▶ SELECTED EXCERPT
┌──
With 6M Users, Kik Becomes a Platform For Sharing Mobile Apps Through Messaging

In the Group Messaging Wars at the beginning of this year, one of the standout contenders was Kik.

Through aggressive use of the contact book, the app had grabbed about 2 million users three weeks when it launched in October of last year (which was a very good number at the time). Investors like RRE Ventures, Spark Capital and Union Square Ventures piled in with $8 million as the hype around rivals like Beluga and GroupMe grew.

Now at the end of 2011, it’s a slightly different story. Beluga was acquired by Facebook and became Messenger while GroupMe was picked up by Skype. Apple launched its own fast messaging client too with iMessage.

The space has consolidated significantly, so what’s an $8 million-backed startup to do?

Well, Kik has an interesting card up its sleeve. It’s launching viral channels for third-party mobile applications.

When users share activity from an app, they can pass it through Kik Messenger on Android or iOS to their friends and ask them to download the app. Kik doesn’t have Facebook’s scale, but it’s not that small either. It has about 6 million registered users and sends 500 million messages per month. Implementing the API involves adding five lines of code.

Kik is also creating an app discovery wall, which lets users find apps that are connected to Kik. Some early partners include DrinkOwl, which lets users find cheap drinks in their city, and FileKicker, which lets users share files with friends.
└──
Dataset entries
┌──
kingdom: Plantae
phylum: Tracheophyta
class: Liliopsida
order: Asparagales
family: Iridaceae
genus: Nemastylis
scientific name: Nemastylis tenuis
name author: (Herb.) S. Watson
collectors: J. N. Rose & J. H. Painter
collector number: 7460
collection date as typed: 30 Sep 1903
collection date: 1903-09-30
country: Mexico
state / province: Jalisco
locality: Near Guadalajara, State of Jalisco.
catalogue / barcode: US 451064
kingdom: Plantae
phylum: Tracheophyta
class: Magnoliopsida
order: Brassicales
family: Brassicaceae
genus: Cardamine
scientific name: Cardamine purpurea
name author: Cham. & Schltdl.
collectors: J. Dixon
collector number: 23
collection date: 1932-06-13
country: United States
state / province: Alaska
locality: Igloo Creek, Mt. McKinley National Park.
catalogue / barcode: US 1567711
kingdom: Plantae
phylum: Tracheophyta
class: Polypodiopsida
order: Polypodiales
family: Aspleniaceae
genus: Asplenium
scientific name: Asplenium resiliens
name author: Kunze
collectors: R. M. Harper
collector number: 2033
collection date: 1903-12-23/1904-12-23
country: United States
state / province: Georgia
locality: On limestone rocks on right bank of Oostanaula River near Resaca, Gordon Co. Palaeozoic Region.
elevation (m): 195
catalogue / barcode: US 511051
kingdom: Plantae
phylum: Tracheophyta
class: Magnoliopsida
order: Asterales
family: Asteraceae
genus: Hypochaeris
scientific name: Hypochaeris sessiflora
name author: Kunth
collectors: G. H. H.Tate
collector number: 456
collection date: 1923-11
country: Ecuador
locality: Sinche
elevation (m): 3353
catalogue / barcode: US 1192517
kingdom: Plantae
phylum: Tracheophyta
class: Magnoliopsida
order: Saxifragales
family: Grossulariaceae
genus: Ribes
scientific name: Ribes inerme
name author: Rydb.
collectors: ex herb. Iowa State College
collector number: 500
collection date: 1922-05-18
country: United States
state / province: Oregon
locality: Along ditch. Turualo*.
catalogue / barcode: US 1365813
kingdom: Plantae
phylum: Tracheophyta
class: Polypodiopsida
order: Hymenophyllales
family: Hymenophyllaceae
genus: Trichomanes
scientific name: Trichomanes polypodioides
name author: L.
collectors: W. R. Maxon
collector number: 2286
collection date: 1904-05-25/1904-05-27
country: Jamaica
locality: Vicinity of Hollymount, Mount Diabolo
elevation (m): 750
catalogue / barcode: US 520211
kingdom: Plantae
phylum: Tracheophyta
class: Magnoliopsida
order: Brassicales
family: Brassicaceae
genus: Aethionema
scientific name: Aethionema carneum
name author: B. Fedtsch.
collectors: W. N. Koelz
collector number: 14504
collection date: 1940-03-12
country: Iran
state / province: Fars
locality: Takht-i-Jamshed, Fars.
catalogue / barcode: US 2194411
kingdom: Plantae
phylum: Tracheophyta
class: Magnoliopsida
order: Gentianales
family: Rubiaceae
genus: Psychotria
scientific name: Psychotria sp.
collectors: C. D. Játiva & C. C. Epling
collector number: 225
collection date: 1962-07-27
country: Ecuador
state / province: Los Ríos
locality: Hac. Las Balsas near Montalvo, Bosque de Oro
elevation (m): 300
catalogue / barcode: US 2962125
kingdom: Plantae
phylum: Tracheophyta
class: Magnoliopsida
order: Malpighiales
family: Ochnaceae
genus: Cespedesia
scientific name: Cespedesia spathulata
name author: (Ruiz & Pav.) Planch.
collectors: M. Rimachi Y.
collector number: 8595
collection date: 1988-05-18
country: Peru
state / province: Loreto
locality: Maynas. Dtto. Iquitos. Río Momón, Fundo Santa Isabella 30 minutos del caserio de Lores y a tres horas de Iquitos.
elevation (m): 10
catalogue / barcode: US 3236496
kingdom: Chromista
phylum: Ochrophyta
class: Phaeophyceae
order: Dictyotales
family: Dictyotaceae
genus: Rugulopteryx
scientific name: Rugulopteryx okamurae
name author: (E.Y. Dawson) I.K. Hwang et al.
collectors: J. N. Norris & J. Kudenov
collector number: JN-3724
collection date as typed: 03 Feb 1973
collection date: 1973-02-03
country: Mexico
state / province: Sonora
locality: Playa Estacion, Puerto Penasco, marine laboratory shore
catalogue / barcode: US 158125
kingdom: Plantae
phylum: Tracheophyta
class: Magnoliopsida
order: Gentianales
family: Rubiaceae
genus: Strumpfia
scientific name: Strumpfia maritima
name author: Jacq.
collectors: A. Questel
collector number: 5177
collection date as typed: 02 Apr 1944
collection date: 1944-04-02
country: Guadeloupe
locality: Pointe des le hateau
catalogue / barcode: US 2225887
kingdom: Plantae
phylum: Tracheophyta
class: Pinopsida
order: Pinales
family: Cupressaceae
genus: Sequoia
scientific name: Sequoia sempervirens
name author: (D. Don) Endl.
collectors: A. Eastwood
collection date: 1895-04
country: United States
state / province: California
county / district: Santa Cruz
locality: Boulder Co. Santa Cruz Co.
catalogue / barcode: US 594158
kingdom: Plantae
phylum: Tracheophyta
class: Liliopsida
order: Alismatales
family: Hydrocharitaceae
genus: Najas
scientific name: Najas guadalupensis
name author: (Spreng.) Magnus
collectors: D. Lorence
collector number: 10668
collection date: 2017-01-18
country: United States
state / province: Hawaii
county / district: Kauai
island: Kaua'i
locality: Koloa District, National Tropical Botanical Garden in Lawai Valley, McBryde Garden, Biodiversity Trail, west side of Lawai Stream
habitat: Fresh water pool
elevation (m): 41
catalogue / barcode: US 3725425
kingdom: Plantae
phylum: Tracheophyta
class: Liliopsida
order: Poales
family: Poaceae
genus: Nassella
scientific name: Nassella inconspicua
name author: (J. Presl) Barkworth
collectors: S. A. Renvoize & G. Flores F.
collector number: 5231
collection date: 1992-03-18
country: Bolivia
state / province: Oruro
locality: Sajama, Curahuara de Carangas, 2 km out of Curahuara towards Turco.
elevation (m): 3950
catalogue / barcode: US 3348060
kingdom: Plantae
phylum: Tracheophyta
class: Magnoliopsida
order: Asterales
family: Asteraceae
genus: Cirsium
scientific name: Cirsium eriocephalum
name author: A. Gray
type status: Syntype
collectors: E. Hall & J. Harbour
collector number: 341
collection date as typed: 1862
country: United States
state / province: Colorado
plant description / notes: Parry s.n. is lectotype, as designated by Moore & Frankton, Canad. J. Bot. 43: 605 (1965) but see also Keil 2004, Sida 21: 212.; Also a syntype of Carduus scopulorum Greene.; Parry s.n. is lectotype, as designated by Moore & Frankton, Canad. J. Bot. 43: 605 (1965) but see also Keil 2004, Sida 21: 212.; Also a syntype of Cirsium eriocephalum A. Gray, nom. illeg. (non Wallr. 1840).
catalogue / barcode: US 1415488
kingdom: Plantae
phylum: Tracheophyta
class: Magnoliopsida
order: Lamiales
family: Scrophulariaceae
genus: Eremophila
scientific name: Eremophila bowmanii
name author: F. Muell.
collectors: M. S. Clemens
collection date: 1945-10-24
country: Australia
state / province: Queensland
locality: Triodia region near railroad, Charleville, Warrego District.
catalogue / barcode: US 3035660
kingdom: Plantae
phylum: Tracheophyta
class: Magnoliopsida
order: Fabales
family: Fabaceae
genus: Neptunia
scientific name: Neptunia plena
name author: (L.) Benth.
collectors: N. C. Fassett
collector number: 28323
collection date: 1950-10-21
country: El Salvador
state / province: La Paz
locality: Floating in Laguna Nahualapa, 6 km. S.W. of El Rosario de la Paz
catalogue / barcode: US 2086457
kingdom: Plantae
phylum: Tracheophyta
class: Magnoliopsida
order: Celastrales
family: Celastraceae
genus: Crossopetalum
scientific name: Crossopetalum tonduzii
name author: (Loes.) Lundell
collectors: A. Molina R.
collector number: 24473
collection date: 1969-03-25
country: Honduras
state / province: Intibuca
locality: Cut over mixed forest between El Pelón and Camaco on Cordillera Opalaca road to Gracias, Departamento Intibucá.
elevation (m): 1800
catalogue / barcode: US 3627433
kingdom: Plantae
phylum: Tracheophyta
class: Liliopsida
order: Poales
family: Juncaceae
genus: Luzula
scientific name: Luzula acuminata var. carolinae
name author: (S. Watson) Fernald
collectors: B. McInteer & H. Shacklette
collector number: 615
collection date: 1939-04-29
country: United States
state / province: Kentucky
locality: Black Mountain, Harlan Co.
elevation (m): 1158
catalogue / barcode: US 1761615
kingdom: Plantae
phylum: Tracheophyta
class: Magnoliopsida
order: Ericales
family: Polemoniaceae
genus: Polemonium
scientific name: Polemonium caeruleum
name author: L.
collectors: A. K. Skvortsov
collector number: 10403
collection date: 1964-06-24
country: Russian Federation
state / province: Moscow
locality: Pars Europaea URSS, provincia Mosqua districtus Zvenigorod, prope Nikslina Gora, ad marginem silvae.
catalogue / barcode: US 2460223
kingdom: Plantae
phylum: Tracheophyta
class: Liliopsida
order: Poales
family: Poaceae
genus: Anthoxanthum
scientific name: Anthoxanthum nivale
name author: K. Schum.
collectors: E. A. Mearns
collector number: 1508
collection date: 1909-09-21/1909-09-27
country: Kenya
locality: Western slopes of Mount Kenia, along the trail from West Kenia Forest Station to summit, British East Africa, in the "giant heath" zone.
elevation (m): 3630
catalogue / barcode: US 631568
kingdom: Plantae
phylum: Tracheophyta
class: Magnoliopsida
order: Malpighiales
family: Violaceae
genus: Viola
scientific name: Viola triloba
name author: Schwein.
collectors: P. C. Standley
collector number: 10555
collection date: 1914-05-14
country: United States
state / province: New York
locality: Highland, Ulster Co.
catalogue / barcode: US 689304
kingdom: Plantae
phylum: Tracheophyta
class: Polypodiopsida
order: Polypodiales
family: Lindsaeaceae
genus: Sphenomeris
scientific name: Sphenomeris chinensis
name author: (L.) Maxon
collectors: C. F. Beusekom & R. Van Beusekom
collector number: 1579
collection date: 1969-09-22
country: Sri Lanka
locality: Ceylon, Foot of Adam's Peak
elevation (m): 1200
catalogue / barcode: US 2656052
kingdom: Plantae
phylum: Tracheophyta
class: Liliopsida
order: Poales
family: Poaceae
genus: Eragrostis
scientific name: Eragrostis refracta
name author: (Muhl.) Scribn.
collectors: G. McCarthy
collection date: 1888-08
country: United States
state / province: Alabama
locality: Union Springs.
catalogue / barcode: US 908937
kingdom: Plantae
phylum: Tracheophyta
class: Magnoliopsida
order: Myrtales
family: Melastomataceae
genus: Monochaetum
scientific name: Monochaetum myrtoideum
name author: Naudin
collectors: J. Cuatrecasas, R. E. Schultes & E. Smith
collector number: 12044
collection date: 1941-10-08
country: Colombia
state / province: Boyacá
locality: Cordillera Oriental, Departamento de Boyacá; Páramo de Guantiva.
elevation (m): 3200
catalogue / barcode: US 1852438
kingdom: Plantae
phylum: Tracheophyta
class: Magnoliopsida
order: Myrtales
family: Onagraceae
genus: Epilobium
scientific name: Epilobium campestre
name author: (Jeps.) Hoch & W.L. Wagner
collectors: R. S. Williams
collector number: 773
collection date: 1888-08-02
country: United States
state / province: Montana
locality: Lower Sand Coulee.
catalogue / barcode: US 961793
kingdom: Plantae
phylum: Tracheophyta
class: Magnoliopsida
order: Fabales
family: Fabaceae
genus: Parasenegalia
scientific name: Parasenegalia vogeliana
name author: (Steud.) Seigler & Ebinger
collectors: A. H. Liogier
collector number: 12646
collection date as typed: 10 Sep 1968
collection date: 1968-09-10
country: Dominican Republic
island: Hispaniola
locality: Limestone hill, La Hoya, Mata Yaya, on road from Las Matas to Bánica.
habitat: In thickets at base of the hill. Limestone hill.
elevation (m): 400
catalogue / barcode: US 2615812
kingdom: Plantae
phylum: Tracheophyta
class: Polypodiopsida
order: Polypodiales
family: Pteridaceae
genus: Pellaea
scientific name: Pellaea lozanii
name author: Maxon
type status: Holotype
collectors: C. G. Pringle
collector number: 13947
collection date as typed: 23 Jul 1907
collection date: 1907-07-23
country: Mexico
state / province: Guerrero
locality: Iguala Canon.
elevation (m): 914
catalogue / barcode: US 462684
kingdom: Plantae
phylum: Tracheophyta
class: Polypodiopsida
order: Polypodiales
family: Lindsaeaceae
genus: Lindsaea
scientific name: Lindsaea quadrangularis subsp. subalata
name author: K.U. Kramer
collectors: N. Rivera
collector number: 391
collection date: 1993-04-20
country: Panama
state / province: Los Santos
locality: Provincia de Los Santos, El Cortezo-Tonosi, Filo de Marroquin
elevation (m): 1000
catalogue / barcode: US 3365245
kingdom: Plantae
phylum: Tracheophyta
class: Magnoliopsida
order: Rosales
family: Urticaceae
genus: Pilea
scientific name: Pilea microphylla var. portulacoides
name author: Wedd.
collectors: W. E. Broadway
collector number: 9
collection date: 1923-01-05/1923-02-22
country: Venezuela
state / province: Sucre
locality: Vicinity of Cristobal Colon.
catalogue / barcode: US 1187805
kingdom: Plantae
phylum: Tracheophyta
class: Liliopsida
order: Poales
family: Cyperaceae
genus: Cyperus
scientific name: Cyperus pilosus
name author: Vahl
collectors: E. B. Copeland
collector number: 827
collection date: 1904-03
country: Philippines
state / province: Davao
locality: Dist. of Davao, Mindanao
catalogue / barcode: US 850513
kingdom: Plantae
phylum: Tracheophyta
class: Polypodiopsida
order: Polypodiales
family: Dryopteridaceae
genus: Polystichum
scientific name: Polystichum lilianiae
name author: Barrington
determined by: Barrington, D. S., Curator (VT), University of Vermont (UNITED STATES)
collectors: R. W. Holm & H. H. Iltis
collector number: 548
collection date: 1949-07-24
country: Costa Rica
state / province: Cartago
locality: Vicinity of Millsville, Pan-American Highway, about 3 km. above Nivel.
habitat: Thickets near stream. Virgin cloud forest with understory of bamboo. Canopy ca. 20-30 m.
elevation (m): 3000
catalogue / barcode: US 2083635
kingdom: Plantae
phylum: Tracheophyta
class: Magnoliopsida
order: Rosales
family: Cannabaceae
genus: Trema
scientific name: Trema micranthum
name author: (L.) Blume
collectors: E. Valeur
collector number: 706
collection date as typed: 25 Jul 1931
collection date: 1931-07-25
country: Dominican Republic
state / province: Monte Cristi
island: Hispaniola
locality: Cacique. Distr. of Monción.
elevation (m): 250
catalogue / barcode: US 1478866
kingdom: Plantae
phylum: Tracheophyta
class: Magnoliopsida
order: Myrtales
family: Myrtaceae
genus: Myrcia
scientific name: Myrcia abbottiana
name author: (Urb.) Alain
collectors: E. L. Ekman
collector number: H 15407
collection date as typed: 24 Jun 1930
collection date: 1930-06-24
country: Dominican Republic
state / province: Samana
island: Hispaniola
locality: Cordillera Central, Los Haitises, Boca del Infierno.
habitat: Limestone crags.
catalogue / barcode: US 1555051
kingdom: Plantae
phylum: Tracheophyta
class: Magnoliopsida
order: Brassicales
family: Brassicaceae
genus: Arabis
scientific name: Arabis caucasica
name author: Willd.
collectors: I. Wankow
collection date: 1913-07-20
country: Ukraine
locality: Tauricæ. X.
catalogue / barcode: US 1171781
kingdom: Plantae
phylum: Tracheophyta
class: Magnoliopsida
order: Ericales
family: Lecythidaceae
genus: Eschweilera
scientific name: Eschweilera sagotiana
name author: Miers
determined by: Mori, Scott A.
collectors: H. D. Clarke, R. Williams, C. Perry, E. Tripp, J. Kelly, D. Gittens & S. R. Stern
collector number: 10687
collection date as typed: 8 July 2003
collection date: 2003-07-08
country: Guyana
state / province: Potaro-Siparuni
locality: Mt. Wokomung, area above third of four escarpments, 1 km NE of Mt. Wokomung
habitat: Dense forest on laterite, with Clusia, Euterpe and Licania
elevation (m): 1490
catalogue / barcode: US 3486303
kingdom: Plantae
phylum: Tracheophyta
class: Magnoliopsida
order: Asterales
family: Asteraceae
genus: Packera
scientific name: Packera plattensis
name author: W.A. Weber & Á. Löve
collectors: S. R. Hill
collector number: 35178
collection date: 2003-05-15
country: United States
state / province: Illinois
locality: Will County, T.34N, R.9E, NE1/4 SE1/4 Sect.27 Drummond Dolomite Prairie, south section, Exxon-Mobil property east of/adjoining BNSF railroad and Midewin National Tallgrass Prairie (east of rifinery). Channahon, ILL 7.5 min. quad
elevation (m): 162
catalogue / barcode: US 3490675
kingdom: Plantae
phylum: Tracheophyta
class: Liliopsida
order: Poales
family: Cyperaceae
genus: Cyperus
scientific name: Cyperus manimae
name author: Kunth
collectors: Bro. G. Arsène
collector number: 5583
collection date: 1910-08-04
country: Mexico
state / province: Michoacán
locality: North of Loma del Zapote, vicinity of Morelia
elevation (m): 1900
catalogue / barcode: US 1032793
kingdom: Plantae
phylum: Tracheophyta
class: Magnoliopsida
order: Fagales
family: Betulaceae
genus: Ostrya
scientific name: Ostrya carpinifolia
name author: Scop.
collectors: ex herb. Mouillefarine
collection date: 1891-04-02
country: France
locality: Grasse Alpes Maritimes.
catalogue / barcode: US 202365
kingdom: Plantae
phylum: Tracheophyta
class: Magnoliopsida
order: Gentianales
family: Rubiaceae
└──
▶ SET OF TASKS
a: Transcribe the article about Kik from "Through aggressive use" up to and including "too with iMessage.".
b: Answer these questions using the article about Kik:
(i) How much money did investors put into Kik?
(ii) Which company acquired GroupMe?
(iii) How many messages does Kik send per month?
c: Write the next part of the article about Kik, starting after its final sentence.

▶ ANSWERS FOR EACH ITEM
a:
Through aggressive use of the contact book, the app had grabbed about 2 million users three weeks when it launched in October of last year (which was a very good number at the time). Investors like RRE Ventures, Spark Capital and Union Square Ventures piled in with $8 million as the hype around rivals like Beluga and GroupMe grew.

Now at the end of 2011, it’s a slightly different story. Beluga was acquired by Facebook and became Messenger while GroupMe was picked up by Skype. Apple launched its own fast messaging client too with iMessage.

b:
(i) $8 million
(ii) Skype
(iii) 500 million

c:
Sharing apps through messages or SMS could be brilliantly viral for third-party developers and a terrible user experience if abused. That’s probably why Apple hasn’t enabled it or made it frictionless through iMessage. Facebook allows direct requests between users to join apps, but it sends them through the ‘Notifications’ channel, which is weaker than direct ‘Messages.’

But if Kik’s implementation fuels growth for it and its network of developers, perhaps it could convince other players to follow suit.

Kik’s developer evangelist Yuriy Blokhin said the company decided to go this route as a way to enhance app discovery and engagement.

“We have a reputation for being very fast, reliable and elegant from a user experience perspective,” he said. “But users were also asking for more features like the ability to share videos and locations. Sharing apps was another big request.”